Leer a Rulfo o a Paz, uno por uno o encontrados, en sus aspectos acordes o en aquellos otros con los que amablemente se llegan, es un reencuentro simultáneo con el lado sombrío y el lado luminoso del idioma castellano, lo que fue la cara y la cruz de su legendaria energía creadora. Tal duplicidad ocurre no sólo en los escritores puestos frente a frente, sino en cada uno de ellos aislado. Un poeta superdotado para el manejo de ideas en forma de torrente, un milagro de amistad entre lógica e inventiva, y un narrador pudoroso hasta límites casi suicidas, capaz de hacer resonar gota a gota en las palabras los rincones más secretos de las sensaciones, componen uno de esos duos que ocurren de siglo en siglo, pero que no obstante resulta familiar a nuestra memoria.

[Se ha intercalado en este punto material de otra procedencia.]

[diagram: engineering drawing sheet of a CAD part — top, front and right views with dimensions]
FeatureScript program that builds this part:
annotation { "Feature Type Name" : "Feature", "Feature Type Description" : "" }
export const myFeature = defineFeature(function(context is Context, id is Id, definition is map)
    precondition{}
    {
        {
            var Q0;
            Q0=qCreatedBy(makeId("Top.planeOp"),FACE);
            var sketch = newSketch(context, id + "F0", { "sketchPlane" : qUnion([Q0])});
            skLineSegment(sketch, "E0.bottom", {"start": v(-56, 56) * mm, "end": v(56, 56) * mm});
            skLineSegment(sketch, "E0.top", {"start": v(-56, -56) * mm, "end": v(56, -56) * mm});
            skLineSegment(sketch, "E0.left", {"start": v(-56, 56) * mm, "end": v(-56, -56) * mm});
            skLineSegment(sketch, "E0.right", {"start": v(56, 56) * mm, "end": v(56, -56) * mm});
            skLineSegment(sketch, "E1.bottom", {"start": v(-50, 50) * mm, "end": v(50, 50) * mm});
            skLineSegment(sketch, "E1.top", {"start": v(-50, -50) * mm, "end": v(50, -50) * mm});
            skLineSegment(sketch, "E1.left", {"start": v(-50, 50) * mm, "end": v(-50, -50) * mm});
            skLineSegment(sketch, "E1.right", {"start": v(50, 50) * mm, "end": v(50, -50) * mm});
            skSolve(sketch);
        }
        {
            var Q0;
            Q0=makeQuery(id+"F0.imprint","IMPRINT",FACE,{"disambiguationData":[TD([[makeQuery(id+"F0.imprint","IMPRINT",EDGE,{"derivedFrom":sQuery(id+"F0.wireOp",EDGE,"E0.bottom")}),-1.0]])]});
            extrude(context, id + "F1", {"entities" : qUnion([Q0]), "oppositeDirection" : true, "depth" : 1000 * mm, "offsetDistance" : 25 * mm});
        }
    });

Les hemos oído, su pugna recíproca y solitaria es un remoto signo de la identidad de nuestro idioma, que sobrevive en sus voces. La voz de Paz se puede rastrear en los laberintos de la imaginación barroca; la de Rulfo en el seco el espojamiento de los pícaros o estoicos de nuestra estirpe. Pero uno y otro son, dentro de estas constantes de nuestro idioma, una especie de paradójica anticipación, porque proyectan esos ecos de nuestra memoria muy por delante de donde nosotros estamos, al menos en escritura. La renovación de lenguaje que suelen ofrecernos la inmensa mayoría de los escritores hispanoamericanos -incluídos los de más fama- es superficial: tonalidades irás adquiridas que engendradas, aparejos sintácticos más adverbiales que sustantivos.

En cambio, Rulfo y Paz, junto con un grupo muy pequeño y no el más publicitado de escritores hispanoamericanos, son quienes están recuperando para nuestra lengua su sustantividad perdida. La pequeña, casi confidencial obra narrativa del primero, y el enciclopédico cuerpo ensayístico y poético del segundo, son por sí solos un renacimiento.